Tally the lines of the material below that contain the string "between", where uppercase and lowercase letters count as different. Reply with the number only.

Items taken from a dataset:

****************************************

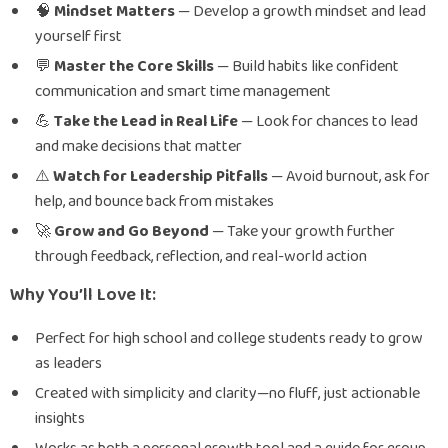
🧠
Mindset Matters
— Develop a growth mindset and lead
yourself first
️💬
Master the Core Skills
— Build habits like confident
communication and smart time management
💪
Take the Lead in Real Life
— Look for chances to lead
and make decisions that matter
⚠️
Watch for Leadership Pitfalls
— Avoid burnout, ask for
help, and bounce back from mistakes
🚀
Grow and Go Beyond
— Take your growth further
through feedback, reflection, and real-world action
Why You’ll Love It:
Perfect for high school and college students ready to grow
as leaders
Created with simplicity and clarity—no fluff, just actionable
insights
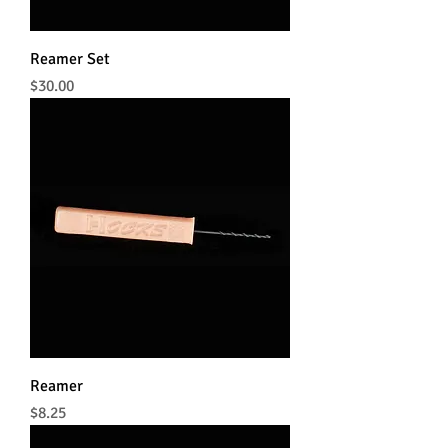
Reamer Set
Price
$30.00
Reamer
Price
$8.25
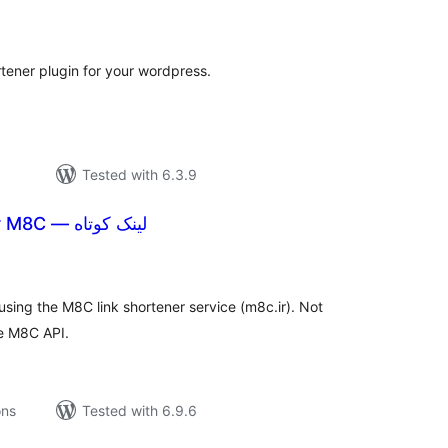
tal
tings
rtener plugin for your wordpress.
Tested with 6.3.9
Short Links for M8C — لینک کوتاه
tal
tings
using the M8C link shortener service (m8c.ir). Not
he M8C API.
ons
Tested with 6.9.6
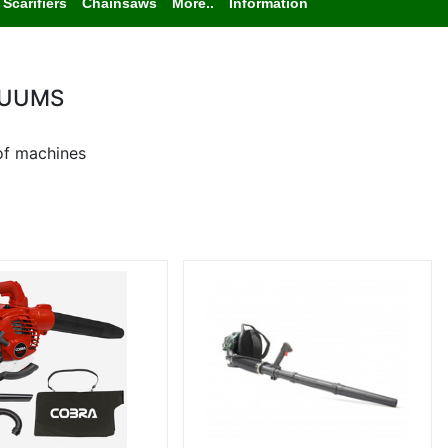
Scarifiers
Chainsaws
More..
Information
CUUMS
of machines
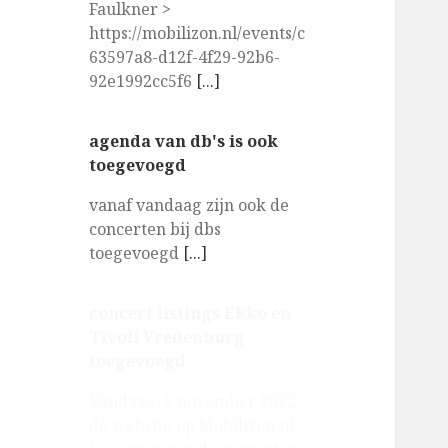
Faulkner >
https://mobilizon.nl/events/c
63597a8-d12f-4f29-92b6-
92e1992cc5f6
[...]
agenda van db's is ook
toegevoegd
vanaf vandaag zijn ook de
concerten bij dbs
toegevoegd
[...]
concert listings Ekko en
Tivoli Vredenburg
toegevoegd
Vandaag, 9 november 2022,
de website op Mobilizon.nl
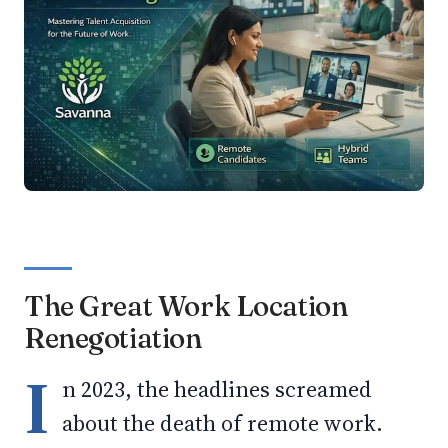
The Great Work Location
Renegotiation
I
n 2023, the headlines screamed
about the death of remote work.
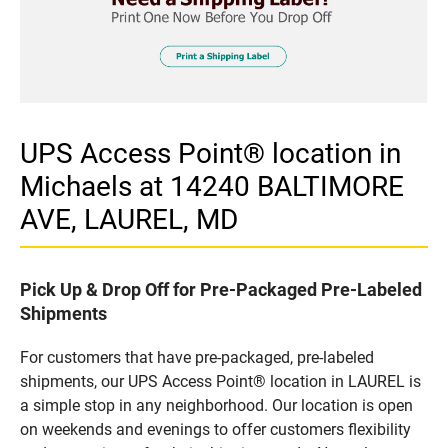
UPS Access Point® location in
Michaels at 14240 BALTIMORE
AVE, LAUREL, MD
Pick Up & Drop Off for Pre-Packaged Pre-Labeled
Shipments
For customers that have pre-packaged, pre-labeled
shipments, our UPS Access Point® location in LAUREL is
a simple stop in any neighborhood. Our location is open
on weekends and evenings to offer customers flexibility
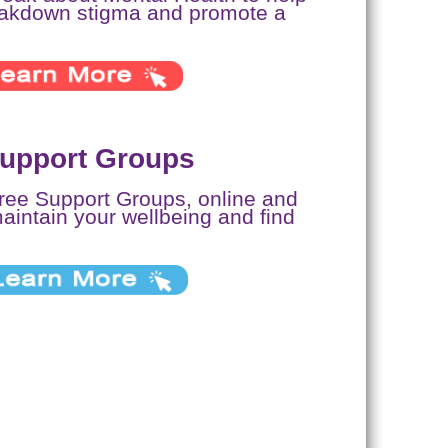
eakdown stigma and promote a
Support Groups
free Support Groups, online and
maintain your wellbeing and find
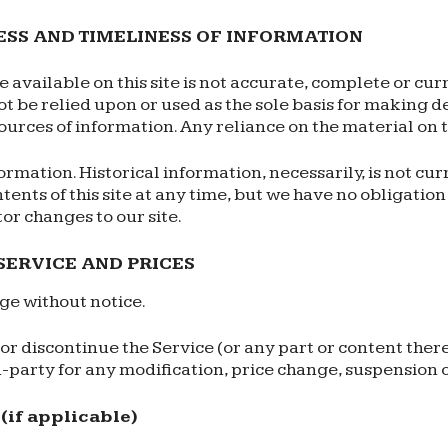
ESS AND TIMELINESS OF INFORMATION
available on this site is not accurate, complete or curr
t be relied upon or used as the sole basis for making 
ces of information. Any reliance on the material on thi
formation. Historical information, necessarily, is not cu
ntents of this site at any time, but we have no obligatio
tor changes to our site.
 SERVICE AND PRICES
nge without notice.
or discontinue the Service (or any part or content there
rd-party for any modification, price change, suspension 
if applicable)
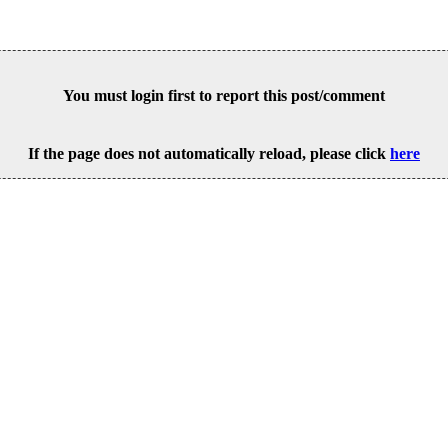
You must login first to report this post/comment
If the page does not automatically reload, please click
here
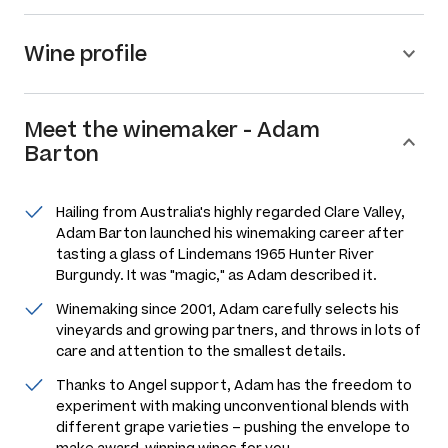
Wine profile
Meet the
winemaker
-
Adam
Barton
Hailing from Australia's highly regarded Clare Valley,
Adam Barton launched his winemaking career after
tasting a glass of Lindemans 1965 Hunter River
Burgundy. It was "magic," as Adam described it.
Winemaking since 2001, Adam carefully selects his
vineyards and growing partners, and throws in lots of
care and attention to the smallest details.
Thanks to Angel support, Adam has the freedom to
experiment with making unconventional blends with
different grape varieties – pushing the envelope to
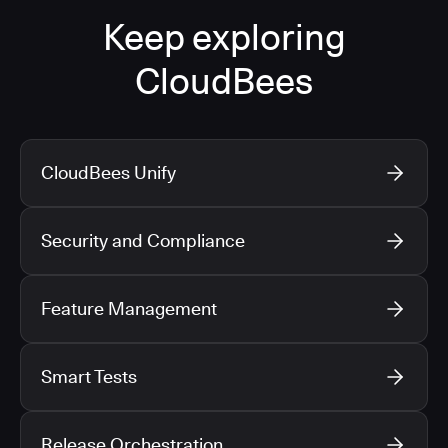
Keep exploring
CloudBees
CloudBees Unify
Security and Compliance
Feature Management
Smart Tests
Release Orchestration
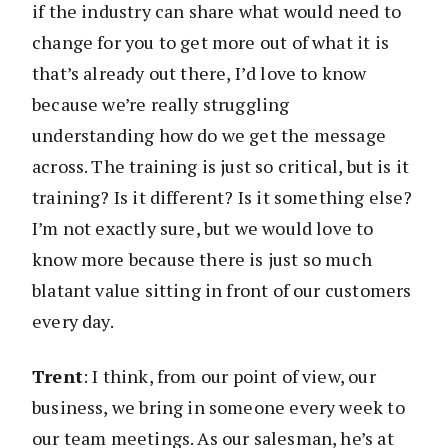
if the industry can share what would need to
change for you to get more out of what it is
that’s already out there, I’d love to know
because we’re really struggling
understanding how do we get the message
across. The training is just so critical, but is it
training? Is it different? Is it something else?
I’m not exactly sure, but we would love to
know more because there is just so much
blatant value sitting in front of our customers
every day.
Trent
: I think, from our point of view, our
business, we bring in someone every week to
our team meetings. As our salesman, he’s at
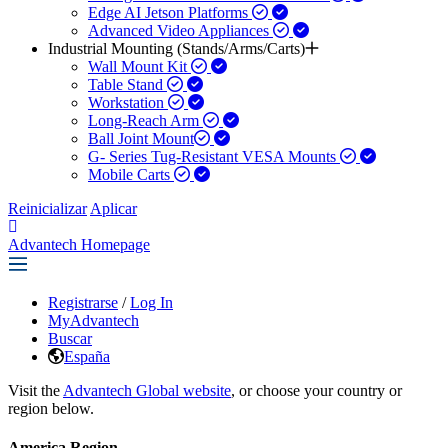
Edge AI Jetson Platforms
Advanced Video Appliances
Industrial Mounting (Stands/Arms/Carts)
Wall Mount Kit
Table Stand
Workstation
Long-Reach Arm
Ball Joint Mount​
G- Series Tug-Resistant VESA Mounts
Mobile Carts
Reinicializar
Aplicar
Advantech Homepage
Registrarse
/
Log In
MyAdvantech
Buscar
España
Visit the
Advantech Global website
, or choose your country or
region below.
America Region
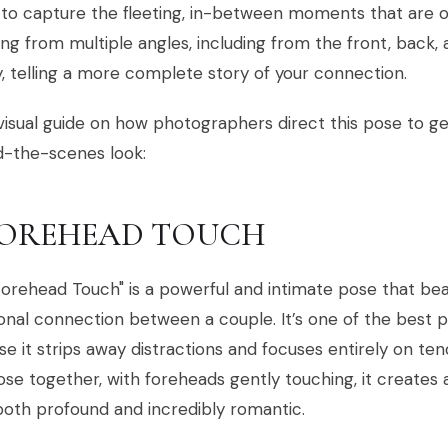
o capture the fleeting, in-between moments that are of
ng from multiple angles, including from the front, back, a
y, telling a more complete story of your connection.
visual guide on how photographers direct this pose to get
d-the-scenes look:
 FOREHEAD TOUCH
orehead Touch" is a powerful and intimate pose that beau
onal connection between a couple. It’s one of the best
e it strips away distractions and focuses entirely on ten
ose together, with foreheads gently touching, it creates
both profound and incredibly romantic.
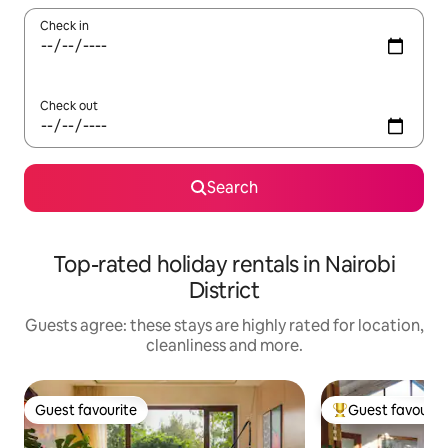
Check in
Check out
Search
Top-rated holiday rentals in Nairobi
District
Guests agree: these stays are highly rated for location,
cleanliness and more.
Guest favourite
Guest favourit
Guest favourite
Top guest favouri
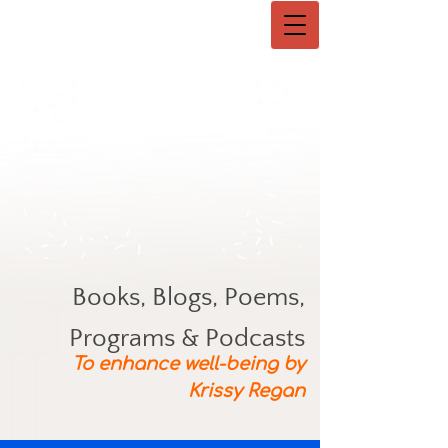
Books, Blogs, Poems,
Programs & Podcasts
To enhance well-being by
Krissy Regan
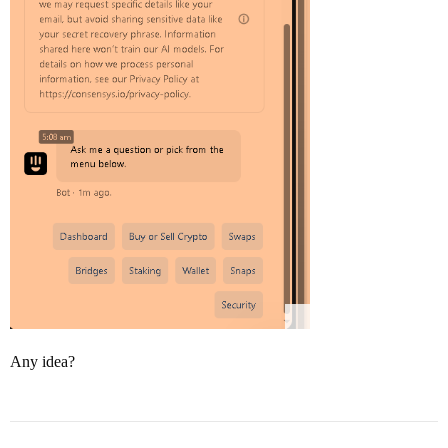
Any idea?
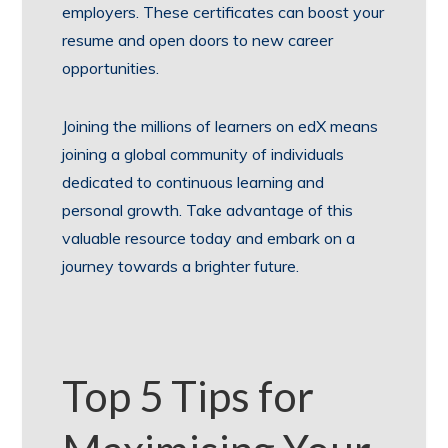
employers. These certificates can boost your
resume and open doors to new career
opportunities.
Joining the millions of learners on edX means
joining a global community of individuals
dedicated to continuous learning and
personal growth. Take advantage of this
valuable resource today and embark on a
journey towards a brighter future.
Top 5 Tips for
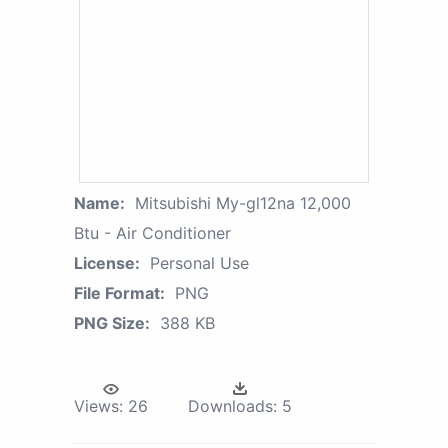
Name:
Mitsubishi My-gl12na 12,000
Btu - Air Conditioner
License:
Personal Use
File Format:
PNG
PNG Size:
388 KB
Views:
26
Downloads:
5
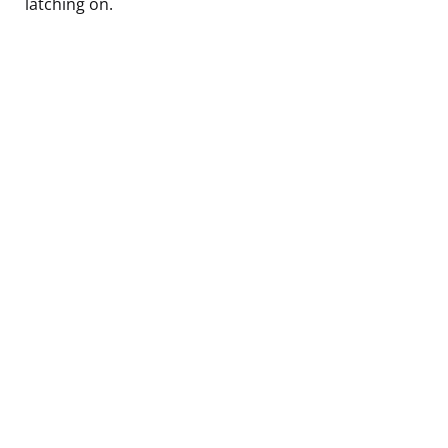
latching on.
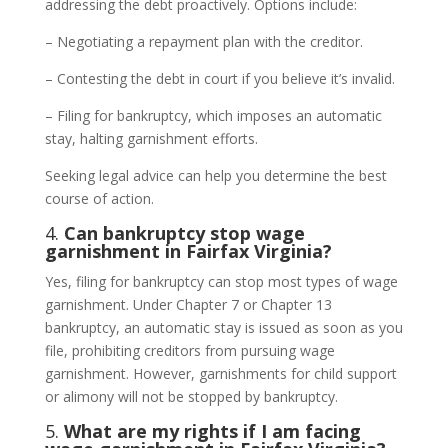
addressing the debt proactively. Options include:
– Negotiating a repayment plan with the creditor.
– Contesting the debt in court if you believe it’s invalid.
– Filing for bankruptcy, which imposes an automatic
stay, halting garnishment efforts.
Seeking legal advice can help you determine the best
course of action.
4.
Can bankruptcy stop wage
garnishment in Fairfax Virginia?
Yes, filing for bankruptcy can stop most types of wage
garnishment. Under Chapter 7 or Chapter 13
bankruptcy, an automatic stay is issued as soon as you
file, prohibiting creditors from pursuing wage
garnishment. However, garnishments for child support
or alimony will not be stopped by bankruptcy.
5.
What are my rights if I am facing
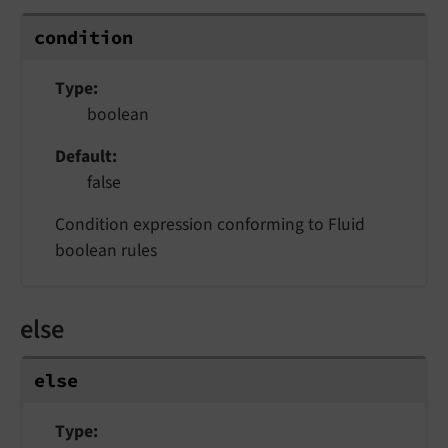
condition
Type
boolean
Default
false
Condition expression conforming to Fluid
boolean rules
else
else
Type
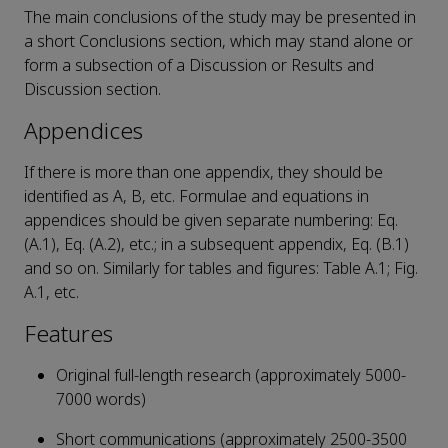
The main conclusions of the study may be presented in
a short Conclusions section, which may stand alone or
form a subsection of a Discussion or Results and
Discussion section.
Appendices
If there is more than one appendix, they should be
identified as A, B, etc. Formulae and equations in
appendices should be given separate numbering: Eq.
(A.1), Eq. (A.2), etc.; in a subsequent appendix, Eq. (B.1)
and so on. Similarly for tables and figures: Table A.1; Fig.
A.1, etc.
Features
Original full-length research (approximately 5000-
7000 words)
Short communications (approximately 2500-3500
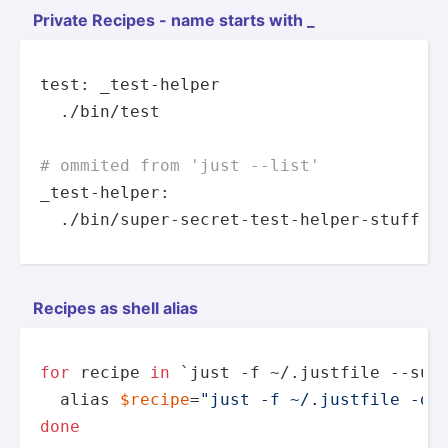
Private Recipes - name starts with _
test: _test-helper

  ./
bin
/test

# ommited from 'just --list'
_test-helper:

  ./
bin
/
super
-secret-test-helper-stuff
Recipes as shell alias
for
 recipe 
in
 `just -f ~/.justfile --sum
alias
$recipe
=
"just -f ~/.justfile -d.
done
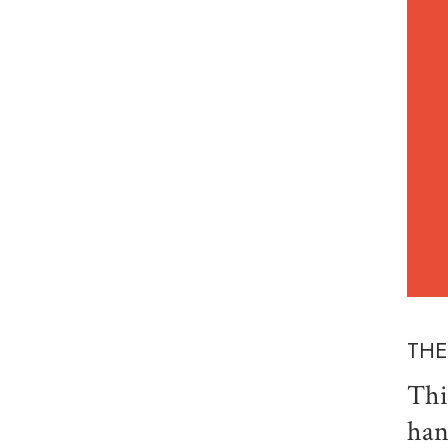
THE
Thi
han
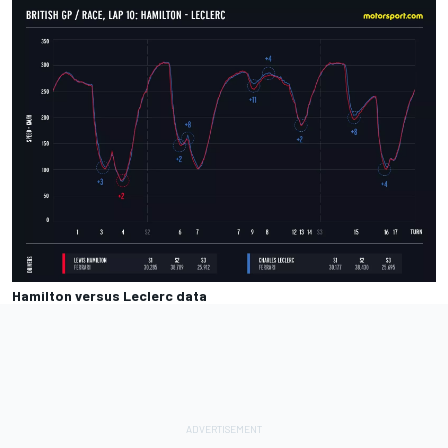
Hamilton versus Leclerc data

****************************************

> [Answer area]: 2